I'm working my way through an enviable stack of books from Cambridge University Press on your behalf and may be at it sometime.It's a chore but someone's got to do it and yes, need you ask, I'm scribbling all over them, everywhere.
I'm drawn, like Kiera Knightley to a fountain, towards books with titles like Literature and Medicine in Nineteenth Century Britain From Mary Shelley to George Eliot and Death and the Mother From Dickens to Freud, Victorian Fiction and the Anxiety of Origins.
It's sad I know and it normally stops there because these are usually very expensive books, too expensive to buy unseen and sadly not in the possession of Devon Libraries either. So I drool over the titles and dream on about the uncharted waters that still lie out there for me and the nineteenth century novel.These are the titles rarely mentioned unless you've been given a reading list for a degree or similar and they seem like a very well-kept secret to me.
However Cambridge University Press have sent me a stack to assuage my longing and just to see if I can flag them up for ordinary readers like me and thee, so I'm in a sort of state of advanced literary nirvana.
Despite that rather scary title with its mention of Freud and anxiety of origins, Death and the Mother by Carolyn Dever has me jaw on floor with observations that for some reason have just never occurred to me before. My copy already riddled with underlinings and marginalia because yes, the Victorian ideal of the family and in particular motherhood is readily and easily identified, but why had it never really dawned on me before that just about every Victorian novel written is motherless in some form or another?
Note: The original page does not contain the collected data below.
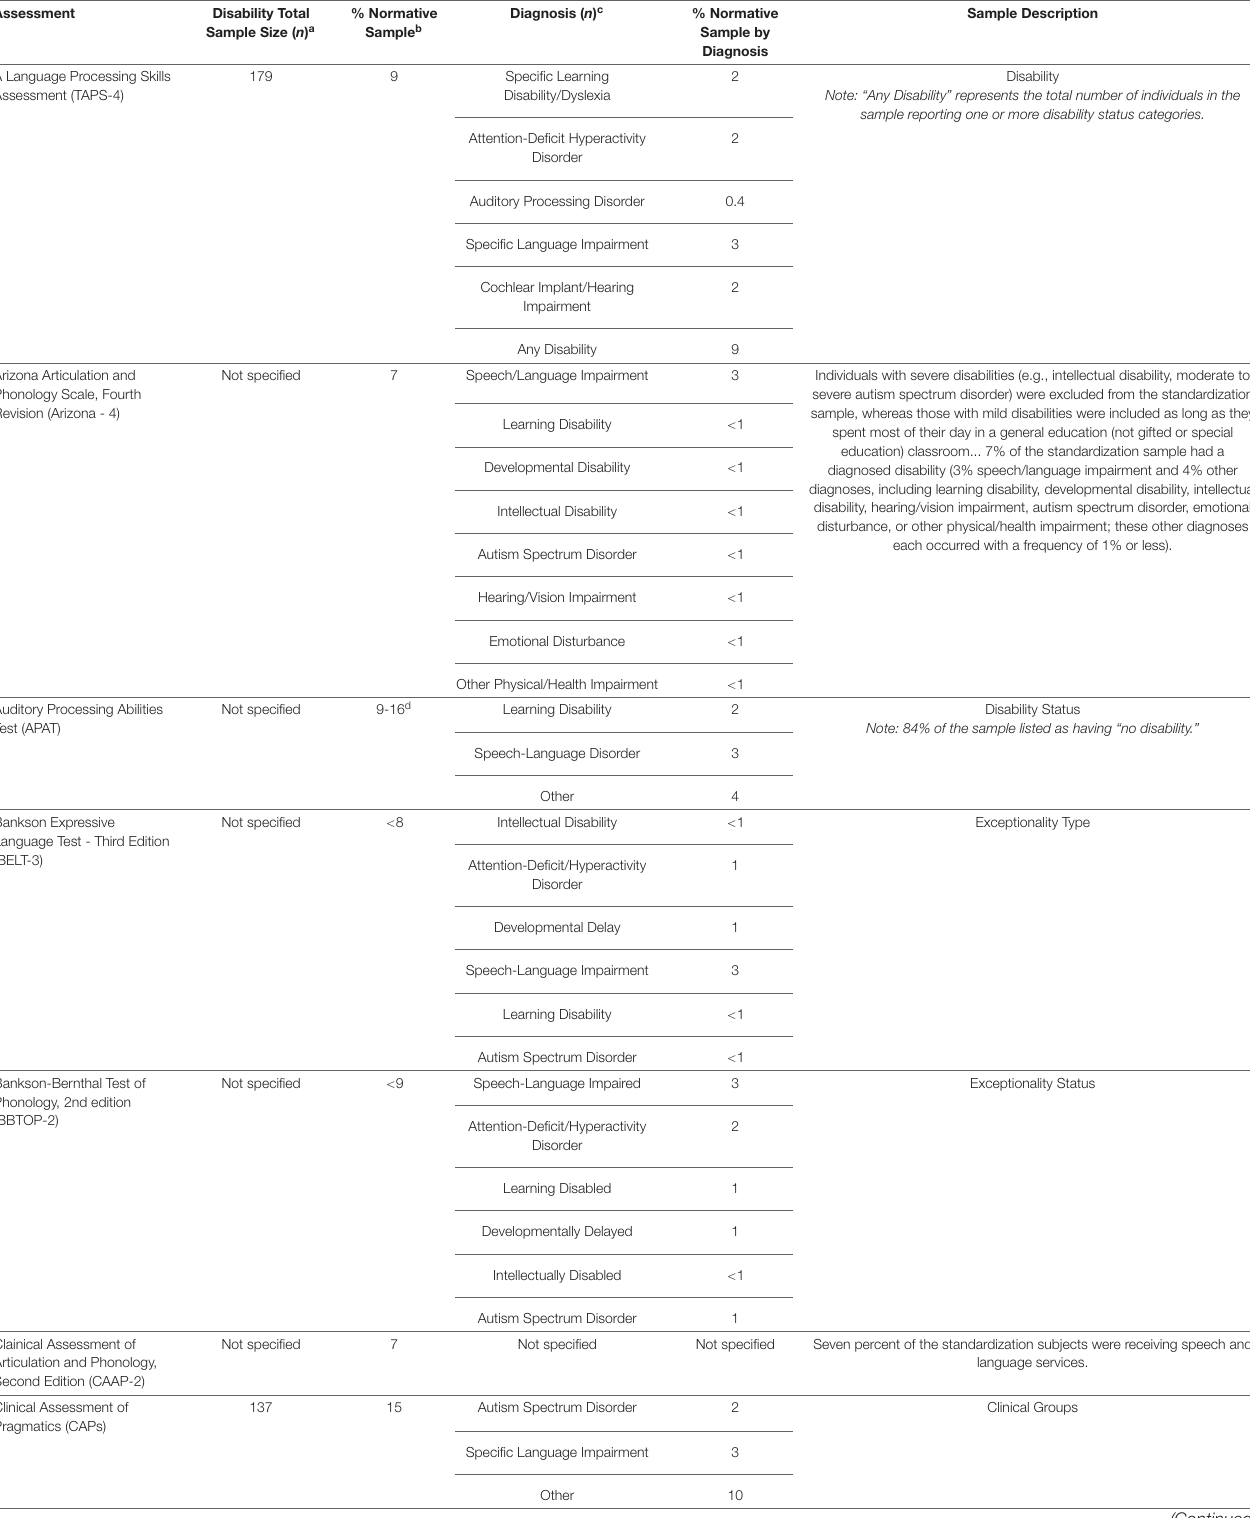
TABLE 2 | Individuals with disabilities in normative samples.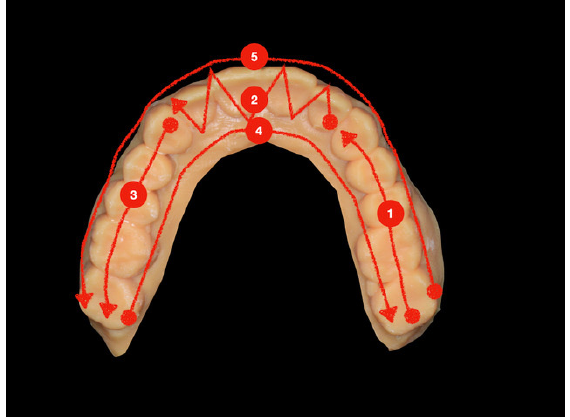
Figure 1. The path of the scan in the suggested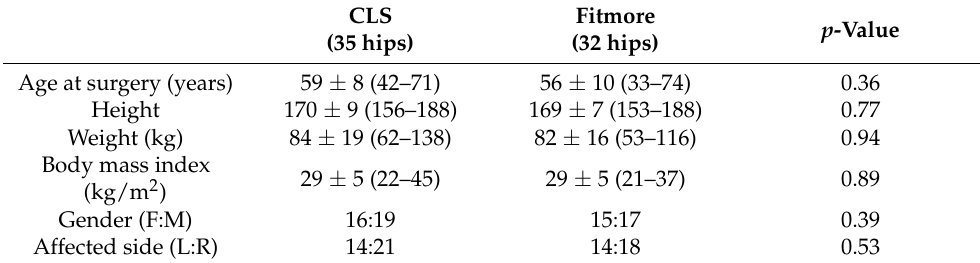
Table 1. Patient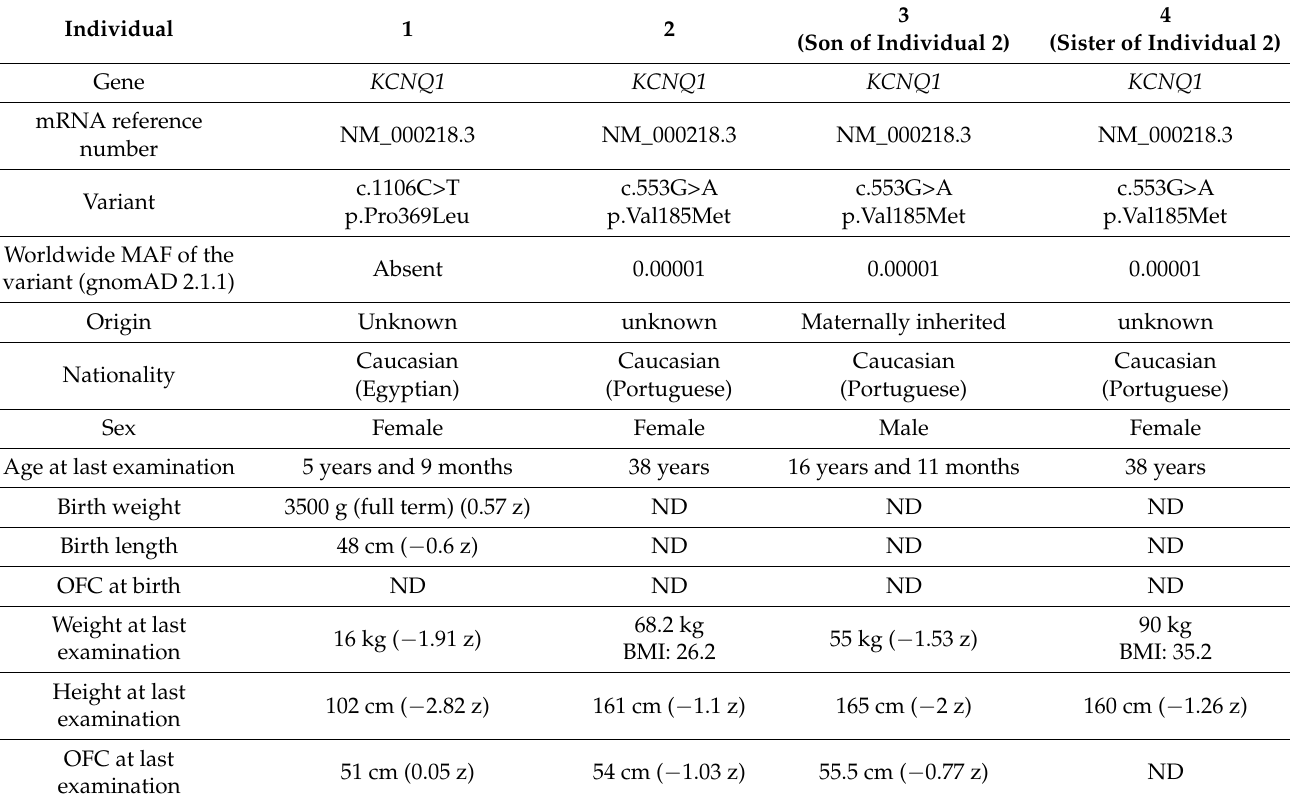
Table A1. Clinical features in individuals with a heterozygous KCNQ1 pathogenic variant identified in this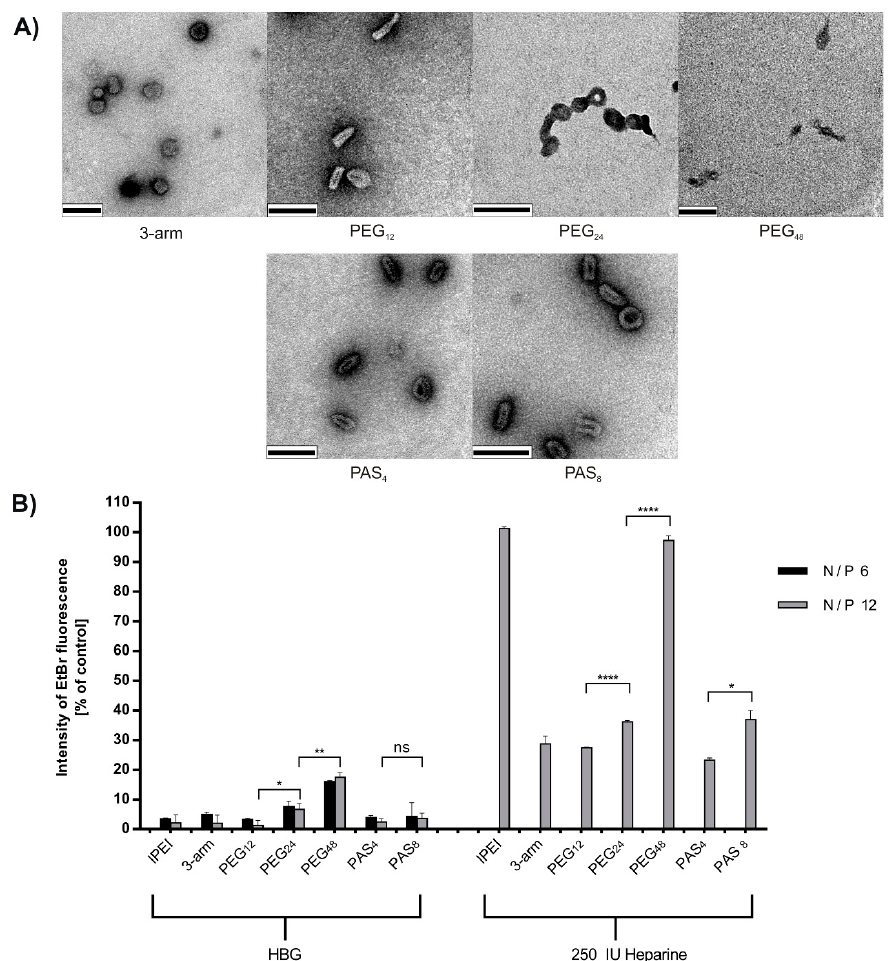
Figure 2. ( A ) Transmission electron microscopy images of polyplexes formed at N/P 12 in deionized water and stained with uranylformate. Scale bar represents 100 nm; ( B ) Left : pDNA compaction, correlating with the remaining fluorescence of ethidium bromide (EtBr). Results are calculated against free pDNA. Right : Polyplexes at N/P 12 after addition of 250 IU of heparin. lPEI: linear polyethylenimine. Statistical analysis (Student’s t -test): ns p > 0.05, * p ≤ 0.05; ** p ≤ 0.01; *** p ≤ 0.001, **** p ≤ 0.0001.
Incapacitated, abandoning or dead mothers proliferate and Carolyn Dever digs up all the dead mother plots and rakes them over in spectacular fashion.The first chapter, entitled The Lady Vanishes, grabbed my attention immediately.Fictional maternal mortality far in excess of actual Victorian maternal mortality apparently
"it is far more dangerous to give birth in a fictional world than in any region, under any conditions, within any social class in Victorian Britain."
The stall is set out and what follows makes fascinating reading.Each chapter prefaced by a contemporaneous and actual medical account of a nineteenth century birth or associated event before plunging into seemingly scary and pretentious subjects like Psychoanalytic Cannabilism.
Now I don't profess to be an expert on any of it but that chapter was riveting and I was heartened to see mention of dear old Winnicott's theory of the "good-enough mother", a line oft-quoted in the health visiting sphere.
I did see mention of Gayatri Chakravorty Spivak on one page so I quickly turned it over for fear of loss of confidence, because really these books are supposed to be for the big guns aren't they? The MA / phD'ites out there, the thesis and dissertation writers but actually I find they are fine for you and me too.
Though I also suspect books like this are there for other academics to pick scholarly holes in too, I'm really impressed with how much I've understood and discovered from Death and the Mother already and there are great chapters on The Woman in White, Bleak House and Daniel Deronda to come so I'm quite excited, especially as I've chosen Bleak House as my Dickens of a Read for this Christmas and I'm already on a slow but steady read of Daniel Deronda.
In Bleak House of course we have a special case, in fact we apparently get three dead mother plots for the price of one as Carolyn Dever highlights the fact that Esther Summerson "loses" her mother not once but three times in the novel.
More about my Dickens of a Read when the sleigh bells start in earnest and I've got the dgr troika out of mothballs, but if anyone feels like joining me in a Bleak House read over the Festive season to help keep me on task I'd be more than grateful. I'm a known disaster with Dickens and so it'll be a minor miracle if I get past the halfway stage, but I do keep trying, year on year and perhaps the thought of the Carolyn Dever analysis will keep me on track.
I know I know, don't tell me, it's a heinous crime, you all adore Dickens, Bleak House is his best book, the opening paragraph is his best, but I struggle with him, I really do. The Tinker meanwhile has read most of them several time over.
Meanwhile I'm on the look out for Victorian novels where the mother lives and suddenly I can hardly think of any can you?